[Collected data]

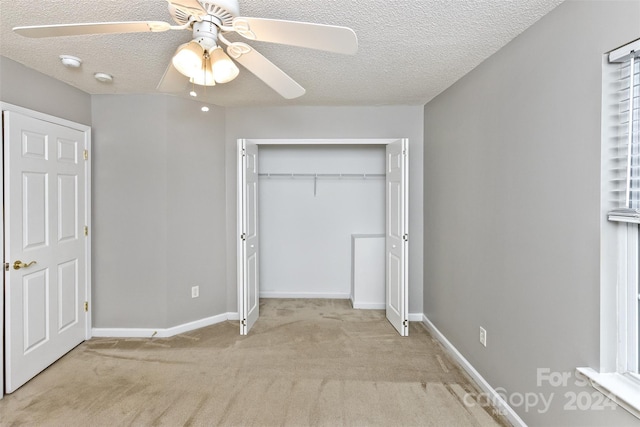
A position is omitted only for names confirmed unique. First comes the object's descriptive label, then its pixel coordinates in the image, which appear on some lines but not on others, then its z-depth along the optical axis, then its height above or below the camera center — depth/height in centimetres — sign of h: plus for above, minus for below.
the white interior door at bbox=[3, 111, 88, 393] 239 -27
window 139 -9
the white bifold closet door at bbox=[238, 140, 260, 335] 330 -26
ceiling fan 128 +75
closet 440 -4
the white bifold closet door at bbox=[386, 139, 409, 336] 331 -28
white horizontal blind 137 +33
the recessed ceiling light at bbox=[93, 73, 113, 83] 272 +114
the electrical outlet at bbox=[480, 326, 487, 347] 242 -95
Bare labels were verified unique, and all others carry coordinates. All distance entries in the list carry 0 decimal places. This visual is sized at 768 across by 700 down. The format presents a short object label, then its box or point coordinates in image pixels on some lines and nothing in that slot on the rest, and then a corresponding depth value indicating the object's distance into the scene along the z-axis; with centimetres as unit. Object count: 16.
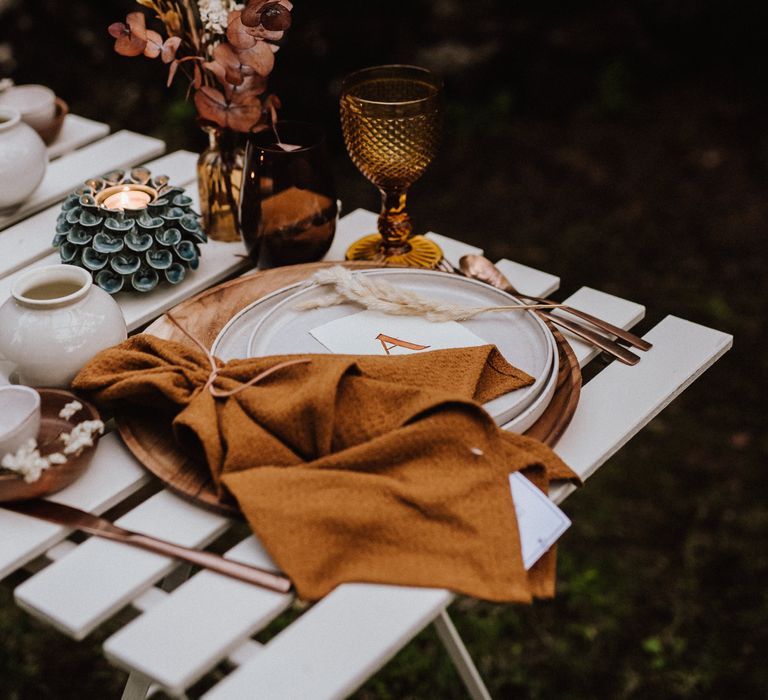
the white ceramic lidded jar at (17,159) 131
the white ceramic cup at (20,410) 86
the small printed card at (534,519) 80
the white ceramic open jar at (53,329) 96
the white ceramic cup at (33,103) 151
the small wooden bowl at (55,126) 156
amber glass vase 131
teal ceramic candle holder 115
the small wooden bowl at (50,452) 85
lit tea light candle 121
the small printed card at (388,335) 103
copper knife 78
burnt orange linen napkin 78
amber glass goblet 119
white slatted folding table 71
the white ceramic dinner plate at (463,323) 93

▶ **EXERCISE AIM**: Give back exactly the lines from the one that contains "white slatted folding table 71" to the end of the data above, both of those lines included.

▶ **ANSWER FOR THIS EXERCISE**:
white slatted folding table 71
the white ceramic dinner plate at (463,323) 93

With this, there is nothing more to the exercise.